From right out of the box, a DIY can cut corners way better than a store bought, can turn much faster, has the ability to get loosened or tightened (store bought can't do this), and is lighter (I think). So if you just want to stay with a store bought cube, you're going to have to do some major breaking in (or just playing with it) to make it be able to cut corners like DIYs and turn that faster (even if you use a lubricant it's hard to get as smooth and fast as a DIY)


----------



## Dene (Apr 27, 2008)

Store bought cubes are awesome, go for it! You will have to do some serious breaking in though.


----------



## pete (Apr 27, 2008)

i modified all of my store bought cubes (replaced core and replaced those pins with real screws so that i can adjust tension).

they run really well now (smooth, fast, cut corners well)


----------



## HelloiamChow (Apr 28, 2008)

Store bought cubes can be worked and become amazing. It just takes time.


----------



## bundat (Apr 28, 2008)

After breaking in and lubing, storeboughts can be somewhat DIYish and be REALLY good. Just see PestVic's YouTube vids to see how fast store boughts can go.
Yu Nakajima was using store boughts for a LONG TIME, and easily getting sub-15s with it, he just recently switched to Rubik's assembly sometime during the Osaka Open 2008.

But I have a Dian Sheng cube, and it's just like my Rubik's Assembly II (Rubik's DIY with american color scheme) in ability to cut corners, looseness, and smoothness, except it's noisier, which is fun.
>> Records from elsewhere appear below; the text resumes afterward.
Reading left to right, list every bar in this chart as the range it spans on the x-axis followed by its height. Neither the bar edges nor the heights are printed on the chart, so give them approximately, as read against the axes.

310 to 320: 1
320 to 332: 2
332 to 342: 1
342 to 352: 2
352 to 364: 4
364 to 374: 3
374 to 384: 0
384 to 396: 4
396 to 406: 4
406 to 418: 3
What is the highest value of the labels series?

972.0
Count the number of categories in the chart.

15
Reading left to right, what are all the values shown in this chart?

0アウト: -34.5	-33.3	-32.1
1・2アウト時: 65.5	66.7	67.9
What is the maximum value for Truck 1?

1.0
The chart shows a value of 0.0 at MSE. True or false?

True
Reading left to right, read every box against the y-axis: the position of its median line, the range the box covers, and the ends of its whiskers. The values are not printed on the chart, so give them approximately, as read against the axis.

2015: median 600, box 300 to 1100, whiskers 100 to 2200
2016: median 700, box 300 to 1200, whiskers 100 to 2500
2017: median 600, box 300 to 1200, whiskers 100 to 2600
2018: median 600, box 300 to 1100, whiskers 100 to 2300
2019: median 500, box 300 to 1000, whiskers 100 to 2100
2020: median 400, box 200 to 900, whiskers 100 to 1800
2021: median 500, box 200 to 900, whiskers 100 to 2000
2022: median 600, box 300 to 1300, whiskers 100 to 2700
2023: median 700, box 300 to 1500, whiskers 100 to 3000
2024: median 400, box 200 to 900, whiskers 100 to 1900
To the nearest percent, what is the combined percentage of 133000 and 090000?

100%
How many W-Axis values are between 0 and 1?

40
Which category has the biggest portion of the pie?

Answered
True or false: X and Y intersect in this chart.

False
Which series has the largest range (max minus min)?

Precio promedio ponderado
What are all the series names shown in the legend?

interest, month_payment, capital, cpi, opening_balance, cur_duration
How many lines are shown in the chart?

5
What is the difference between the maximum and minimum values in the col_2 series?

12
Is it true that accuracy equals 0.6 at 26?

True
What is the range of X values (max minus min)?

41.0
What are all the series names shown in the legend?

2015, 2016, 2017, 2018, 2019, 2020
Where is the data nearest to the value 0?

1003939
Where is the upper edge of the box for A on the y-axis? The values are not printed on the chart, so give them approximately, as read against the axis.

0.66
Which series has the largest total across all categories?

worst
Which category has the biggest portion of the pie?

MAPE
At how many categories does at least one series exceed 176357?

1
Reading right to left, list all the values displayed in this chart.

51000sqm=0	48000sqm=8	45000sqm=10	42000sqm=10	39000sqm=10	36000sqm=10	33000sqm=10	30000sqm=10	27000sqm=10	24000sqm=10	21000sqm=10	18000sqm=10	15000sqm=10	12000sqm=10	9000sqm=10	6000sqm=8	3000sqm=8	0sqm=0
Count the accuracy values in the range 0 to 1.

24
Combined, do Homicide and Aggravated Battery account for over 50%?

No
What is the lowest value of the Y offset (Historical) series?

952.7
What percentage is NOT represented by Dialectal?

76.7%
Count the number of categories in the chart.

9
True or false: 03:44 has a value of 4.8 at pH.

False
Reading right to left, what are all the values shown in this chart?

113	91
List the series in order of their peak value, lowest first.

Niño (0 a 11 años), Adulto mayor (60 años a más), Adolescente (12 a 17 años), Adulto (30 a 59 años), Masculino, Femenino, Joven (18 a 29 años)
MUCH BETTER than a C4Y DIY. I have no idea why you'd want to switch, that's literally the best cube you can get next to a Rubik's assembly.

Also, since DS cubes are white (or green, yellow), switching to a black cube will just kill your recognition.


----------



## Harris Chan (Apr 28, 2008)

Awesome cubes for $2.5? Dang


----------



## info (Apr 28, 2008)

*Interesting*



pete said:


> i modified all of my store bought cubes (replaced core and replaced those pins with real screws so that i can adjust tension)...


Hmmm, I wasn't aware that that could be done.


----------



## fanwuq (Apr 29, 2008)

I've been seeing a lot of posts about awesome cubes for 1-3 dollars. Where do you get them?


----------



## genwin (Apr 29, 2008)

fanwuq said:


> I've been seeing a lot of posts about awesome cubes for 1-3 dollars. Where do you get them?



from the local wetmarket of all places (Philippines)...and im planning to buy one again.. 2x2 are about $2 and 4x4 at around $4 here..


----------



## Mike Hughey (Apr 29, 2008)

Wow - 4x4x4's for $4! I'll have to get my wife's brothers to pick up a bunch and send them to me. Are the 4x4x4's really any good at that price?


----------



## genwin (Apr 29, 2008)

*ok, but not for speedcubing..*



Mike Hughey said:


> Wow - 4x4x4's for $4! I'll have to get my wife's brothers to pick up a bunch and send them to me. Are the 4x4x4's really any good at that price?



Unfortunately, they're no that good... not for speedcubing... got it to learn how to solve a 4x4... i can't get my hands on ES or rubiks brands so i had to force myself to buy it...


----------



## pcwiz (Apr 29, 2008)

genwin said:


> Mike Hughey said:
> 
> 
> > Wow - 4x4x4's for $4! I'll have to get my wife's brothers to pick up a bunch and send them to me. Are the 4x4x4's really any good at that price?
> ...



If you can't get an ES or Rubik's Brand, you could use a computer cube. Obviously, it's not as convenient for learning how to solve a 4x4 but it could save you $4


----------